The use of dispersants in oil spill cleanup has attracted great attention since the Exxon Valdez oil spill in 1989. However, dispersants have been a controversial oil spill response technique because of disagreement about their effectiveness and concerns of their toxicity since their introduction during the Torrey Canyon oil spill in 1967 (Cunningham et al. 1991; Venosa et al. 1999). Dispersant use has been recommended for oil slicks in the sea before coastal habitats are reached, though minimal guidelines have been outlined (Page et al. 2000). Therefore, the effects of dispersants, including Corexit 9527 and Corexit 9500 listed in the National Contingency Plan (EPA, 2001), have mainly been focused on marine organisms, such as fishes, shrimps, and the larvae of fishes, crabs, and corals (Singer et al. 1994; Rhoton et al. 1999; Gulec and Holdway 2000; Epstein et al. 2000; Wolfe et al. 2001). Most of these studies on marine organisms were acute toxicity tests. However, decisions to use oil spill response chemicals should not be based solely on aquatic toxicity (George and Clark 2000).

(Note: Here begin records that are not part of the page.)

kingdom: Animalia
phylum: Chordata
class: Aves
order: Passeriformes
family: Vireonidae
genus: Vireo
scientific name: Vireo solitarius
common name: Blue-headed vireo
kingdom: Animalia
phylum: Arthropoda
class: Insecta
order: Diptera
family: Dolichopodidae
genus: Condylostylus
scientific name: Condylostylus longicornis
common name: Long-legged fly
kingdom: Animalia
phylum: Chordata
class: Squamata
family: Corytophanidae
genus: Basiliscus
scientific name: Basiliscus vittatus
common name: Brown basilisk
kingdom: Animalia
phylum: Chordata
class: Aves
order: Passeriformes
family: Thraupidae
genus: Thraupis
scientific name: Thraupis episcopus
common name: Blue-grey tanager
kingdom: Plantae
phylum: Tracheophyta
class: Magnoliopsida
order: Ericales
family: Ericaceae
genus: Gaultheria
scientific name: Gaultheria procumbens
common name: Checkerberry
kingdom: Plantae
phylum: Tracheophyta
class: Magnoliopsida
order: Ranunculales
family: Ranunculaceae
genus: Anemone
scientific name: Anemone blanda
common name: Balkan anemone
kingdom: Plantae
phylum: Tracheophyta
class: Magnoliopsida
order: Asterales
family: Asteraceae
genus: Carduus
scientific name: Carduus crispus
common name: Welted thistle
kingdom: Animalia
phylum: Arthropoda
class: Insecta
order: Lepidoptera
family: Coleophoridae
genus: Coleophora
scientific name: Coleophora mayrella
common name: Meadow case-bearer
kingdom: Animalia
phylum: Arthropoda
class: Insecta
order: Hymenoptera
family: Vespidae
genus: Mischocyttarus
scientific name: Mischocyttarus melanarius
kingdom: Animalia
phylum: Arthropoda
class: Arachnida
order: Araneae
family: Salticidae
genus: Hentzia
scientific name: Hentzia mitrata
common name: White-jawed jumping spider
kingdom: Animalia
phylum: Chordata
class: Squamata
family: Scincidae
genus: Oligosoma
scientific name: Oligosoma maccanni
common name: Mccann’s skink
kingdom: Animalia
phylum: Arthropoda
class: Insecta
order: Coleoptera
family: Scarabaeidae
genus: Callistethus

A handful of studies have been conducted on the effects of dispersants on plants from salt to freshwater marshes. Some studies indicated that dispersants, such as BP 1100WD (Baker et al. 1984), Corexit 9527 (Lane et al. 1987) and BP Enersperse 1037

(Little and Scales 1987), were ineffective in cleaning the oiled salt marshes, and had greater detrimental impact on salt marsh plants, such as Spartina anglica, Salicornia spp, Spartina alterniflora and Aster spp than oils without applying dispersants. In contrast, other studies (Smith et al. 1984, DeLaune et al. 1984) demonstrated that dispersants applied to Louisiana crude oil contaminated Spartina alterniflora had short term benefits to plant photosynthesis although it did not have long-term effects on plant biomass.

Dispersants used today are more effective and less toxic (NCR 1989). For example, the dispersant JD-2000 recently marketed by the GlobeMark Resources Inc. in 2001 is especially effective for south Louisiana crude oil (EPA 2001) for both salt and fresh water environments. It is a high performance, biodegradable oil spill dispersants listed in the NCP (EPA 2001). However, little information is available on the toxicity and effects of dispersants on marsh habitats and the strategy of dispersant-use in the nearshore to protect sensitive coastal habitats.

The overall goal of the study was to determine the potential use of dispersants as oil spill countermeasures in nearshore environments in which spilled oil may eventually move into coastal marshes with tide and wind, and impact sensitive wetland habitats. The specific objectives of the study were (1) to evaluate the toxicity of dispersants on coastal marsh plants by determining the doseresponse of plants to dispersants, and (2) to evaluate effects and effectiveness of dispersants on protecting coastal marsh habitats from impact of different oils (crude, diesel, and fuel oil).